How to analyze a Codebase using ChatGPT and o3

AI is rapidly evolving. Recent models like Google Gemini 2.5 support context windows up to 1 million tokens—meaning we can potentially fit an entire codebase, documentation, and instructions into a single prompt.

That’s incredibly powerful... but also costly. Running queries on large contexts can quickly burn through API credits or subscription limits.

What if there’s a more efficient way to get the same result, without maxing out your plan?

Let’s dive into a practical approach using ChatGPT o3 and an open-source tool called Repomix.

Pack the Code

Before throwing a codebase at an AI, we need to structure it into a compact, analyzable format.

The original tool in this space is Repo Prompt, which lets you open a project, select files, and craft your prompt. It works, but, it's a bit clunky. You need to install the app, select files manually, and structure everything by hand.

Here’s a cleaner alternative: Repomix. It's a Node.js package that packs your codebase into a compressed XML format using Tree-sitter under the hood, the same parser used in tools like Aider AI and some modern IDEs.

Run it from the terminal with one command:

npx repomix --include "src/**/*.ts,**/*.md" --compress

This creates a repomix-output.xml file, a compact snapshot of your project—ready to feed into an AI.

A Real Use Case

Let’s walk through a real-world scenario. I was digging into the TypeScript Language Server and wanted to understand how the textDocument/diagnostic endpoint was implemented—specifically from the LSP 3.17 spec.

Although Repomix supports remote repositories, I prefer cloning locally to freely explore the code:

# Clone the repo  
git clone https://github.com/typescript-language-server/typescript-language-server.git  
 
cd typescript-language-server  
  
# Pack the relevant files  
npx repomix --include "src/**/*.ts,**/*.md" --compress

That’s it. We now have a compact, context-rich file for the AI to analyze.

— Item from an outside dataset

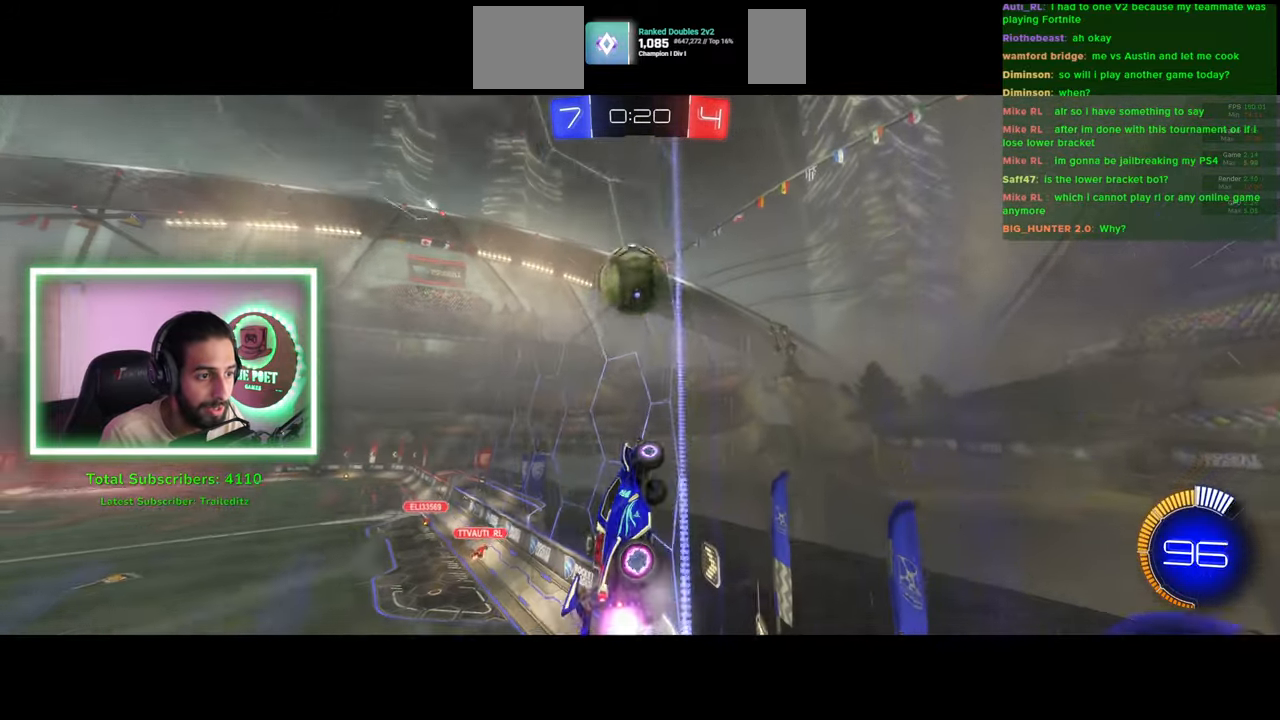
{"keys": ["e"], "mouse": [], "events": [[33, "w", "up"], [50, "mouse_right", "up"], [83, "a", "down"], [283, "e", "down"], [333, "a", "up"]]}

Let ChatGPT o3 Do the Heavy Lifting

Next step: analysis.

ChatGPT’s o3 model is a game-changer. It combines deep reasoning, web search, and code awareness, all while staying concise and clear.

At the time of writing, the $20/month ChatGPT Plus plan gives access to o3, but it still comes with a limited context window. So instead of pasting the entire XML, we just upload the repomix-output.xml file directly into the chat.

Here’s the prompt I used:

Given this repo, how does the workspace/diagnostic or textDocument/diagnostic work?

That’s it. No need for fancy instructions or long-winded prompts.

The o3 model responded by generating Python code to parse the XML and even performed web searches to cross-reference the LSP spec and validate the diagnostic flow in the code.

🧠 Cool detail: It refined the Python code over time, improved XML parsing, and used search terms that led it straight to the implementation details.

Results

By the end of the chat, I had a complete understanding of:

How diagnostics are enabled and configured in the project
Where and how workspace/diagnostic and textDocument/diagnostic are handled
What functions were responsible for triggering and formatting diagnostics

o3 even returned a TL;DR summary and information table breaking down the relevant files, classes, and responsibilities. Super useful when you're onboarding or debugging.

You can read the full chat here: ChatGPT shared chat

Final Thoughts

I was genuinely surprised by how far you can go with just a ChatGPT Plus subscription and a simple repomix file. o3 didn’t need detailed instructions—it just figured it out from the compressed codebase and used its reasoning + search to provide insights.

It’s exciting to see AI move from simple Q&A toward true code reasoning and understanding. You don’t need advanced prompting anymore, just a simple sentence and the right tools.